### WORK REQUEST
An exact transcription of all the entries is needed; pictures stay out.

□ □ □

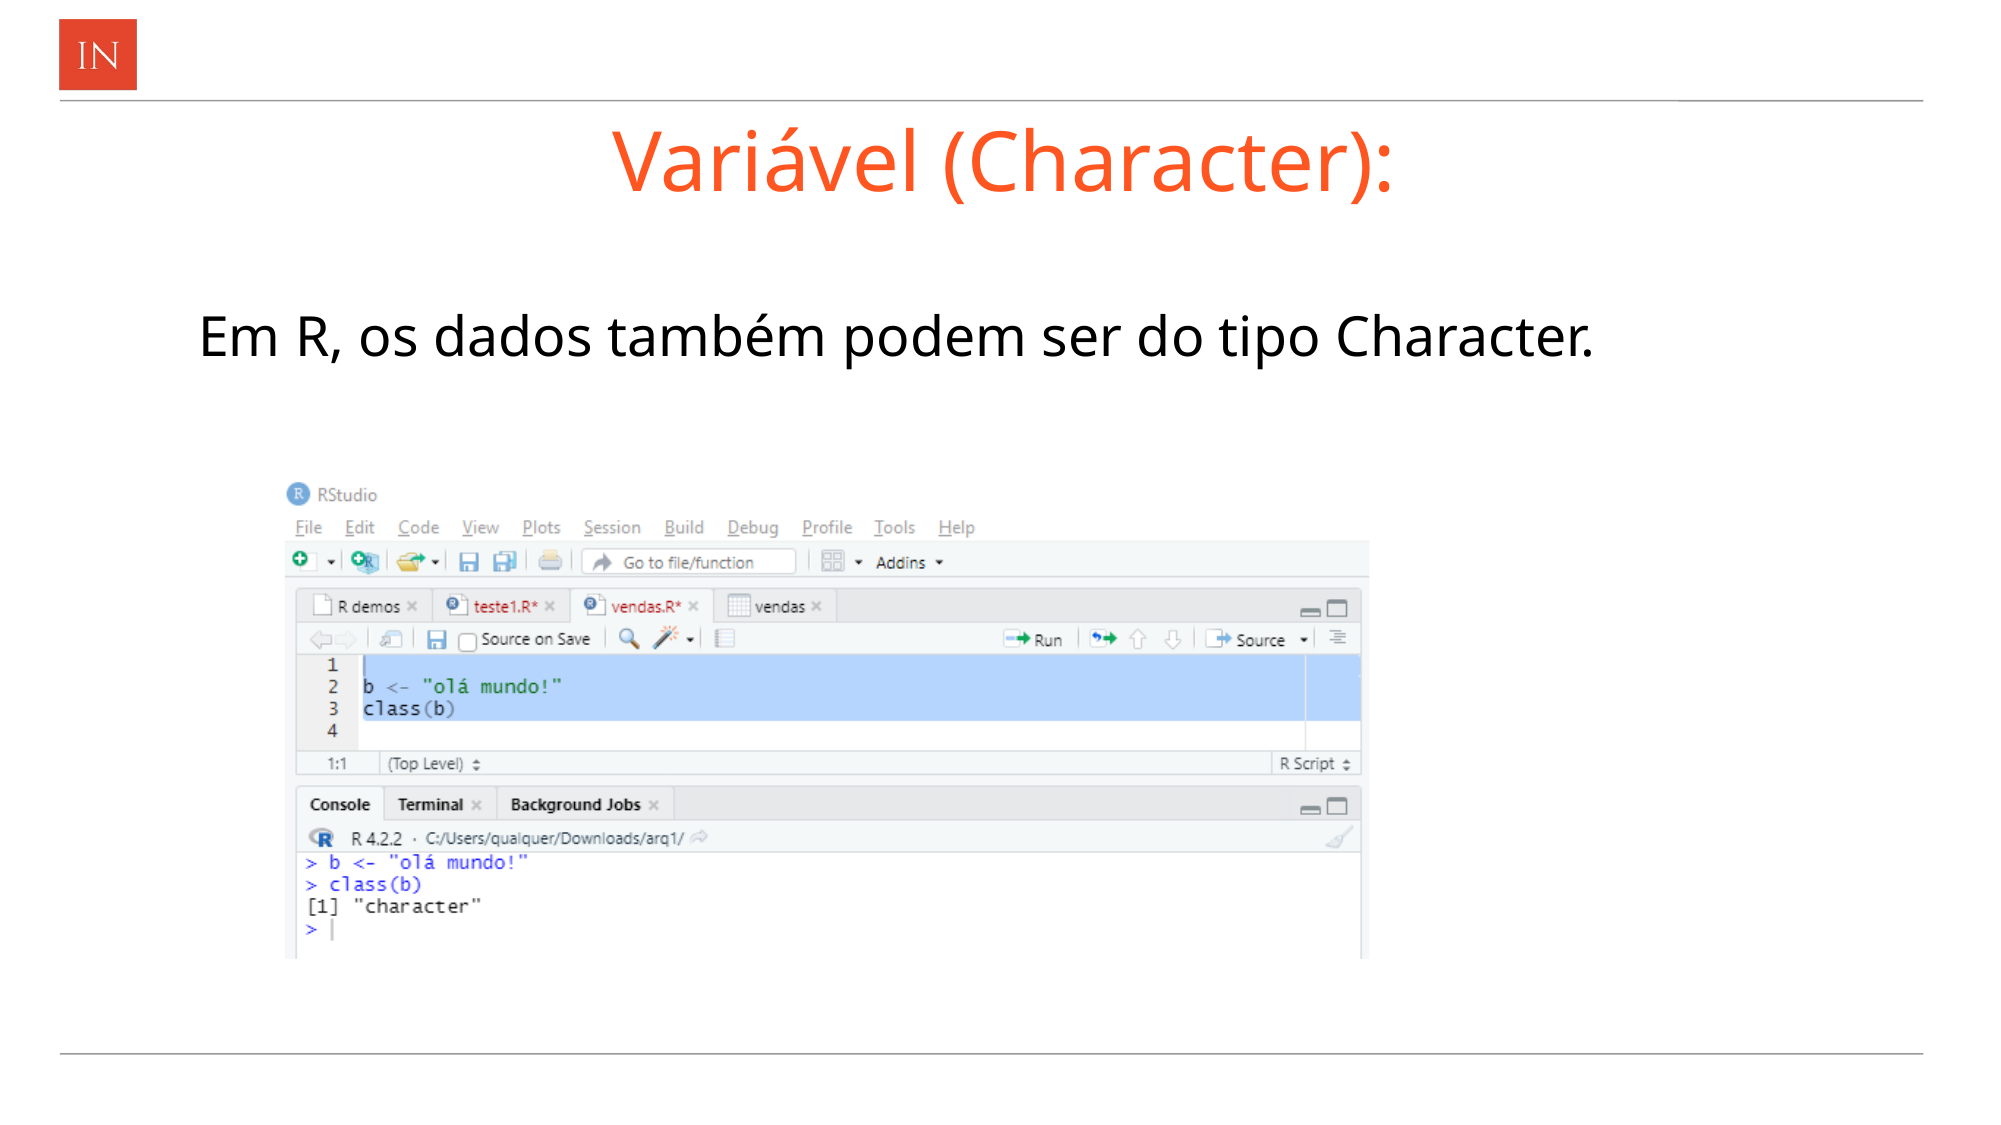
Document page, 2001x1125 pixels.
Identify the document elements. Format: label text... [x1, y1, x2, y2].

title Variável (Character): [612, 108, 1490, 301]
list Em R, os dados também podem ser do tipo Character. [198, 301, 1778, 436]
picture [284, 478, 1370, 959]
picture [59, 19, 145, 99]
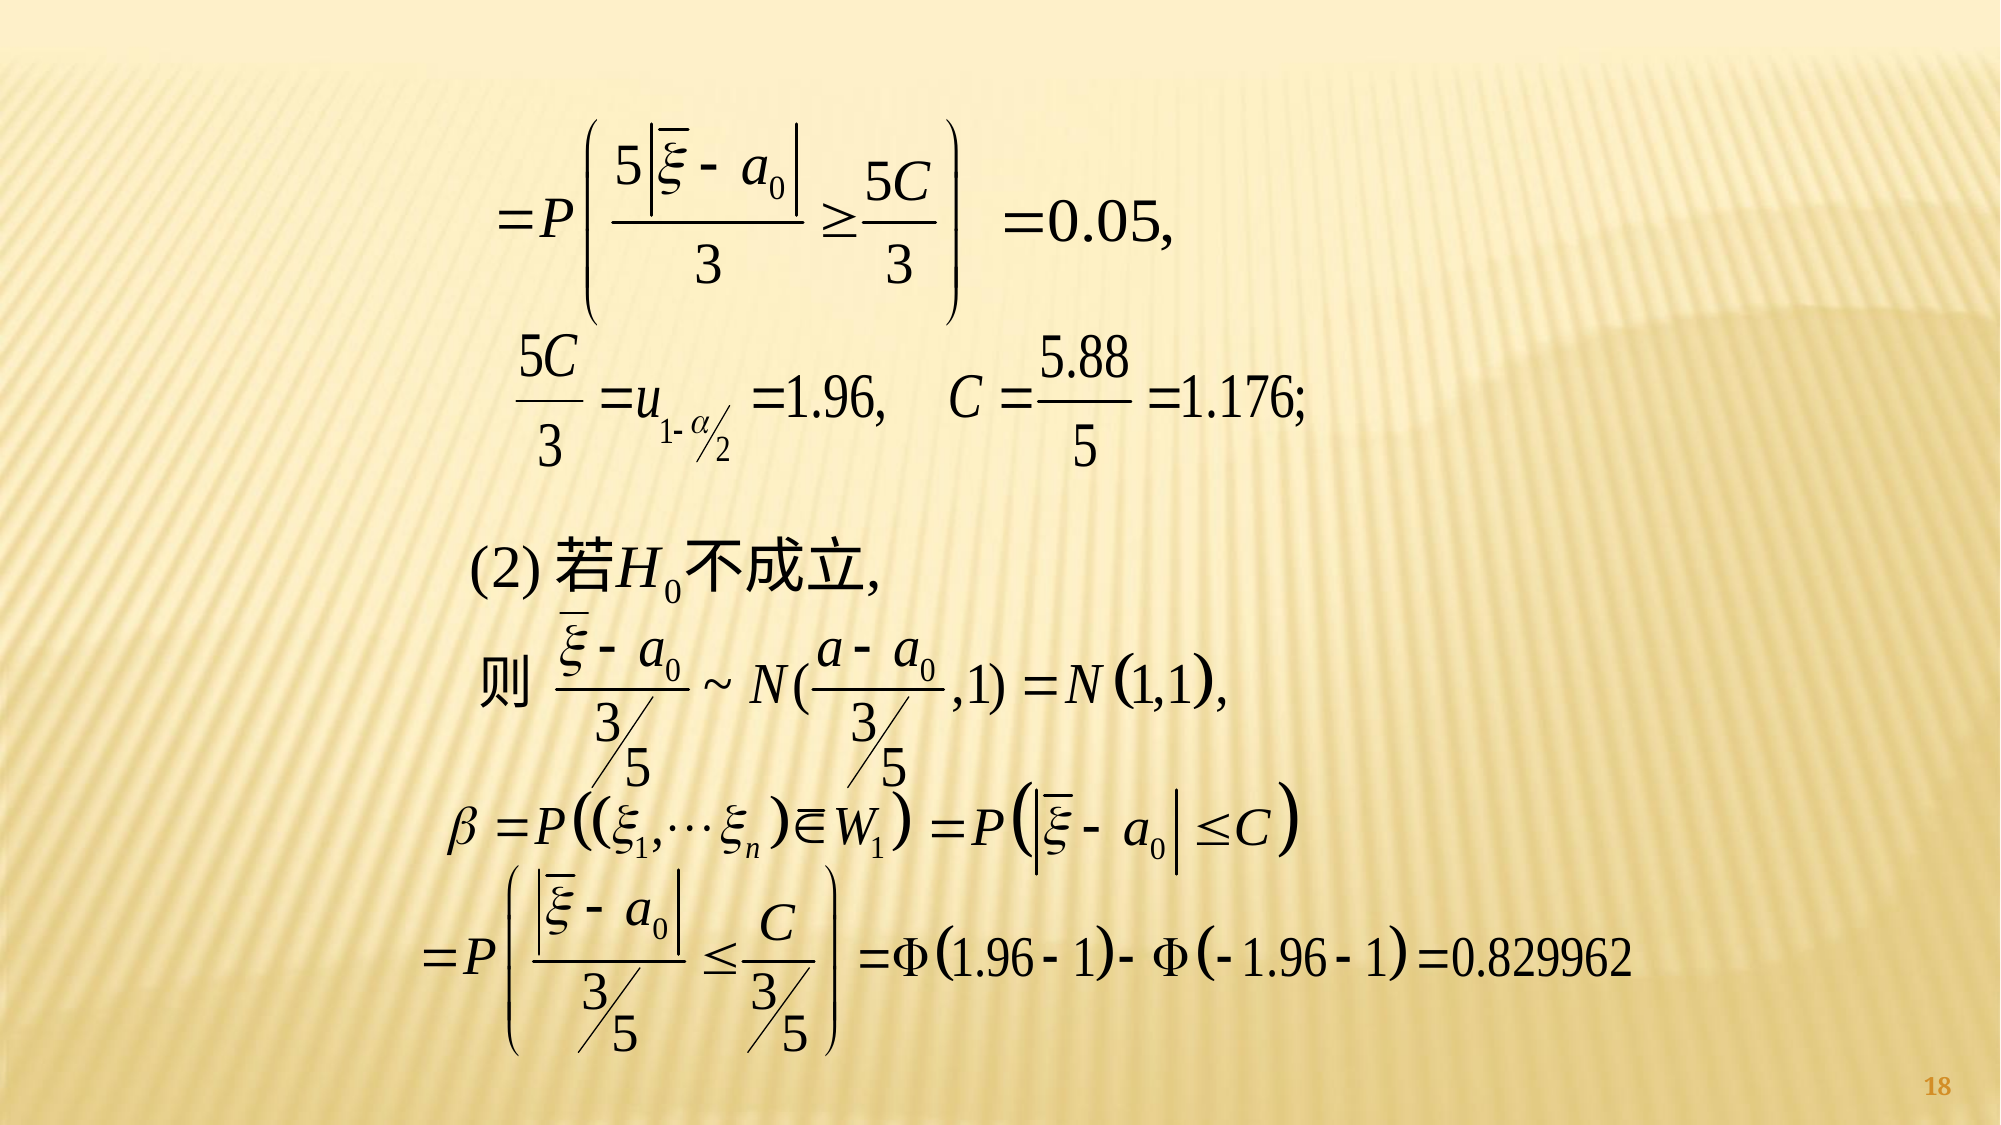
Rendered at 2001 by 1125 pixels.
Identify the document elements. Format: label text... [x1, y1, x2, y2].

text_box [507, 316, 895, 481]
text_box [941, 316, 1317, 481]
picture [0, 0, 2001, 1125]
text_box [460, 526, 942, 618]
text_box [409, 852, 853, 1070]
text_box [917, 773, 1305, 891]
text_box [987, 184, 1190, 268]
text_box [847, 913, 1641, 1011]
slide_number 18 [1800, 1062, 1967, 1103]
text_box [437, 784, 907, 877]
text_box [483, 105, 977, 341]
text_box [472, 597, 1267, 801]
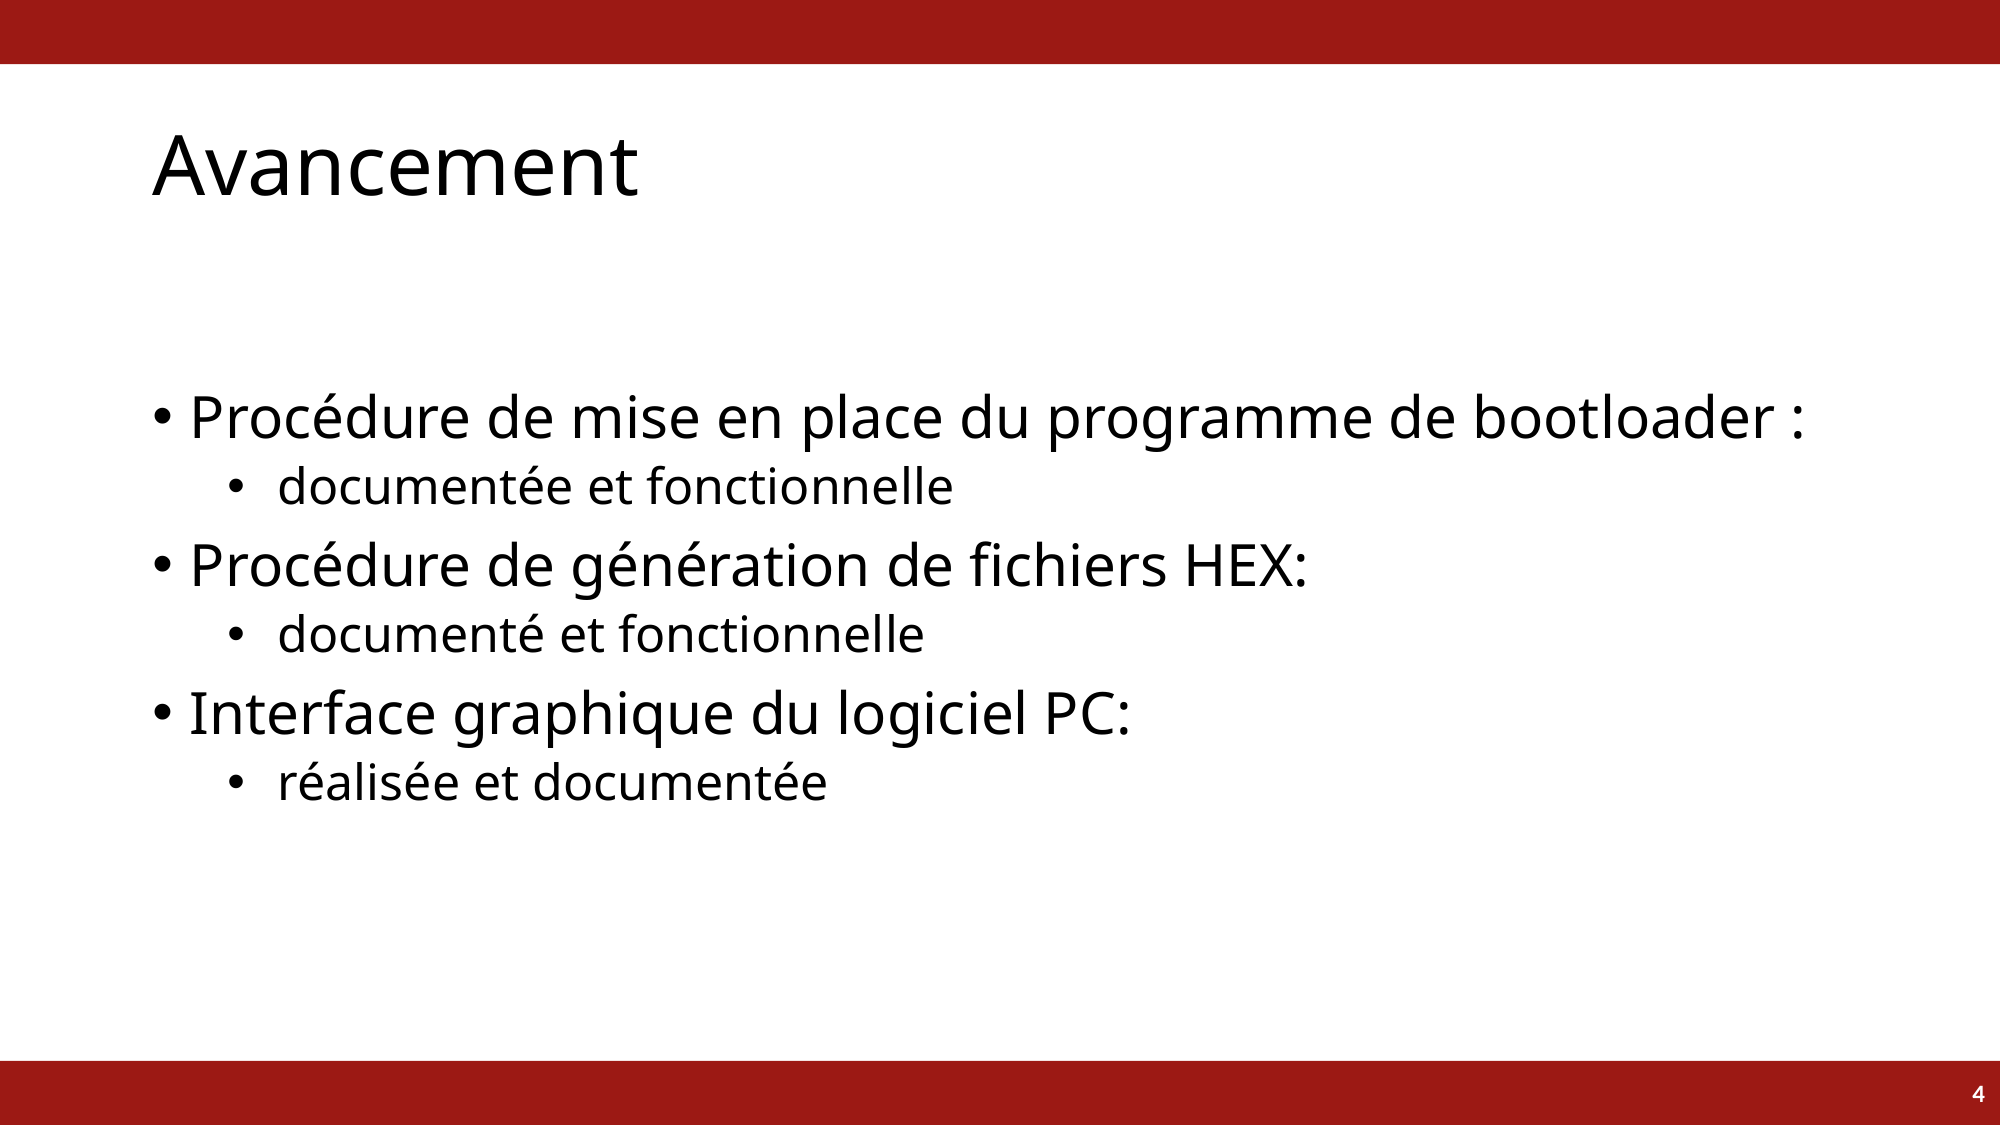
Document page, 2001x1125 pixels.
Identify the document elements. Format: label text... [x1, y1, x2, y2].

list Procédure de mise en place du programme de bootloader : documentée et fonctionnelle Procédure de génération de fichiers HEX: documenté et fonctionnelle Interface graphique du logiciel PC: réalisée et documentée [137, 299, 1908, 1014]
title Avancement [137, 65, 1863, 278]
text_box [0, 1060, 1550, 1125]
slide_number 4 [1550, 1060, 2000, 1125]
text_box [0, 0, 2000, 65]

□ □ □

### SOLUTION
Document page, 2001x1125 pixels.
Identify the document elements. Format: label text... [x1, y1, x2, y2].

title Variável (Character): [612, 108, 1490, 301]
list Em R, os dados também podem ser do tipo Character. [198, 301, 1778, 436]
picture [284, 478, 1370, 959]
picture [59, 19, 145, 99]
Rendered at 2001 by 1125 pixels.
Identify the document elements. Format: label text... [x1, y1, x2, y2].

text_box [507, 316, 895, 481]
text_box [941, 316, 1317, 481]
picture [0, 0, 2001, 1125]
text_box [460, 526, 942, 618]
text_box [409, 852, 853, 1070]
text_box [917, 773, 1305, 891]
text_box [987, 184, 1190, 268]
text_box [847, 913, 1641, 1011]
slide_number 18 [1800, 1062, 1967, 1103]
text_box [437, 784, 907, 877]
text_box [483, 105, 977, 341]
text_box [472, 597, 1267, 801]
Document page, 2001x1125 pixels.
Identify the document elements. Format: label text... [x1, y1, x2, y2].

list Procédure de mise en place du programme de bootloader : documentée et fonctionnelle Procédure de génération de fichiers HEX: documenté et fonctionnelle Interface graphique du logiciel PC: réalisée et documentée [137, 299, 1908, 1014]
title Avancement [137, 65, 1863, 278]
text_box [0, 1060, 1550, 1125]
slide_number 4 [1550, 1060, 2000, 1125]
text_box [0, 0, 2000, 65]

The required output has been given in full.